A norma, em qualquer das suas versões, integra uma medida anti-abuso, na medida em que o legislador terá pretendido (para além do alargamento da base tributável) evitar a manipulação do resultado fiscal.

No caso, não se suscitando dúvidas quanto ao preenchimento dos requisitos do art. 18º, n.º 9, alínea a), do CIRC, há apenas que saber se é aplicável a limitação que consta do art. 45.º, n.º 3, do mesmo Código.

O já referido acórdão deste Supremo Tribunal de 6 de Junho de 2018, proferido no processo com o n.º 582/17, responde a esta questão nos seguintes termos:

«Estas “mais-valias ou menos-valias” assim determinadas pelo Justo Valor são meramente potenciais ou provisórias – o valor dos activos consubstancia-se numa posição financeira – porque não há uma efectiva entrada de capital ou perda de capital face ao custo histórico, tal como é reconhecido pelo próprio legislador nacional no artigo 32.º, n.º 2 do CSC.

Não há, assim, qualquer dúvida de que (…) à posição financeira negativa resultante do Justo Valor, não lhe “... subjaz uma motivação de evasão fiscal, por arbitrariedade valorimétrica, pela razão simples de que a tributação do fair value se cinge aos activos transaccionados em mercado organizado, onde a cotação do activo (valorização e desvalorização) se desenraíza, totalmente, da vontade fiscal do contribuinte… A vontade do contribuinte nunca molda o facto tributário assente no fair value: desaparece o óbice económico do lock-in (o facto tributário dissocia-se da decisão de venda); se os proveitos do justo valor são totalmente tributados (nunca se lhes aplica o regime das mais e menos-valias), os gastos também devem ser aceites na totalidade; e não há, por fim, uma assimétrica inclinação para a realização do custo de justo valor, por comparação com o ganho – pela razão simples de que o facto tributário do justo valor (positivo e negativo) dissocia-se, totalmente, da vontade do sujeito passivo” (cfr. Tomás Castro Tavares, idem, págs. 1143 e 1144).

Portanto, o legislador com a norma do artigo 18.º, n.º 9, al. a), para casos como o dos autos, afastou o princípio da realização e aproximou, ainda mais, a regra fiscal à regra contabilística, atribuindo relevância fiscal à variação anual do valor dos instrumentos financeiros, com preço formado em mercado regulamentado, quando aplicadas as regras do Justo Valor, cfr. artigos 20.º, n.º 1, alínea f) e 23.º, n.º 1, alínea i) do CIRC.

→ Dados fornecidos:

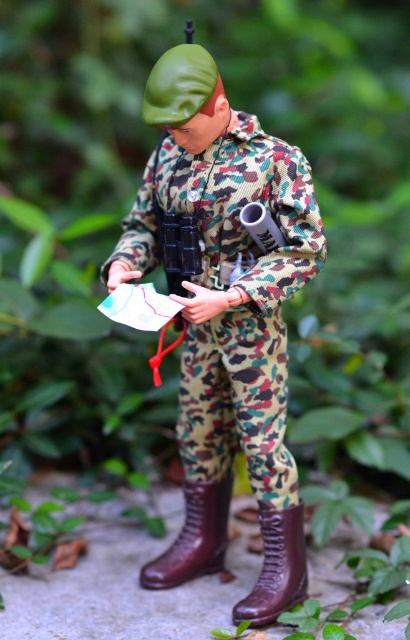
From the picture: You are designing a storage box to fit both the camo fabric uniform at center and the leather at center. Which item requires a wider storage space based on their widths?

The camo fabric uniform at center requires a wider storage space because its width is larger than the leather at center.

You are a collector organizing a display case. You need to place the camo fabric uniform at center in a specific location. According to the coordinates provided, where exactly should you position it?

The camo fabric uniform at center should be positioned at point (225, 316) as specified in the description.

→ Enunciado: Com base no trecho do documento, explique por que razão não subjaz uma motivação de evasão fiscal à posição financeira negativa resultante do Justo Valor. Responda em uma a três frases.

→ Resultado obtido: A tributação do fair value cinge-se aos ativos transacionados em mercado organizado. Aí a cotação do ativo, na valorização e na desvalorização, desenraíza-se totalmente da vontade fiscal do contribuinte. Por isso, não há arbitrariedade valorimétrica, e o facto tributário do justo valor, positivo ou negativo, dissocia-se da vontade do sujeito passivo.